TASK OBJECTIVE ▸
Everything from the line containing "low amount of" to the end of the data must be duplicated word for word, and nothing else may appear.

STORED DATA ▸
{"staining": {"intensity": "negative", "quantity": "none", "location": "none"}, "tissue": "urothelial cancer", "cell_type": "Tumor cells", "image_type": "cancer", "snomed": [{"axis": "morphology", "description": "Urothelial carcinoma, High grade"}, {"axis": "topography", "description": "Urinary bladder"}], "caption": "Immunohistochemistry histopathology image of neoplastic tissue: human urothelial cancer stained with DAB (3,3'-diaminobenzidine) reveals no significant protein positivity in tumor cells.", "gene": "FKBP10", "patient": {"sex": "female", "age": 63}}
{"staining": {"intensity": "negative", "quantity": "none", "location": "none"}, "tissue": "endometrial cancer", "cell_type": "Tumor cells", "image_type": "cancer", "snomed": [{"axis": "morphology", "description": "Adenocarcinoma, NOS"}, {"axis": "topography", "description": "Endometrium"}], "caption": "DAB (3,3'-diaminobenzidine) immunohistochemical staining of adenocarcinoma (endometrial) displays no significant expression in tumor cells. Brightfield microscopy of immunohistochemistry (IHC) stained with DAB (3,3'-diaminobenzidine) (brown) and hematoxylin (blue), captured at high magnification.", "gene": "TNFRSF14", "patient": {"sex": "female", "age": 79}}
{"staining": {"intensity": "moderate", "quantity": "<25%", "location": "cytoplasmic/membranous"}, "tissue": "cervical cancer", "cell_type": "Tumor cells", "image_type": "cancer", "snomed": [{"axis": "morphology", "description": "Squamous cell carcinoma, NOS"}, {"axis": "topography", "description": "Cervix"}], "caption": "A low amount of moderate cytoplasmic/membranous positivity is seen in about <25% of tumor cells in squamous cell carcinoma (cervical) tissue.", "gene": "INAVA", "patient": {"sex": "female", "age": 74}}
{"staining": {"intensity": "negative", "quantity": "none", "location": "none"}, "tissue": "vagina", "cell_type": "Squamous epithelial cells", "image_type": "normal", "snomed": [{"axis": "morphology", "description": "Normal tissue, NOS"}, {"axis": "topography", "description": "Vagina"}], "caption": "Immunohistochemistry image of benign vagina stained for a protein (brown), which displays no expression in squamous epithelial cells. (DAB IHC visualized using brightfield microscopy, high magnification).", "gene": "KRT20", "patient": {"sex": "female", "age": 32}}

SOLUTION FOR THIS TASK ▸
{"staining": {"intensity": "moderate", "quantity": "<25%", "location": "cytoplasmic/membranous"}, "tissue": "cervical cancer", "cell_type": "Tumor cells", "image_type": "cancer", "snomed": [{"axis": "morphology", "description": "Squamous cell carcinoma, NOS"}, {"axis": "topography", "description": "Cervix"}], "caption": "A low amount of moderate cytoplasmic/membranous positivity is seen in about <25% of tumor cells in squamous cell carcinoma (cervical) tissue.", "gene": "INAVA", "patient": {"sex": "female", "age": 74}}
{"staining": {"intensity": "negative", "quantity": "none", "location": "none"}, "tissue": "vagina", "cell_type": "Squamous epithelial cells", "image_type": "normal", "snomed": [{"axis": "morphology", "description": "Normal tissue, NOS"}, {"axis": "topography", "description": "Vagina"}], "caption": "Immunohistochemistry image of benign vagina stained for a protein (brown), which displays no expression in squamous epithelial cells. (DAB IHC visualized using brightfield microscopy, high magnification).", "gene": "KRT20", "patient": {"sex": "female", "age": 32}}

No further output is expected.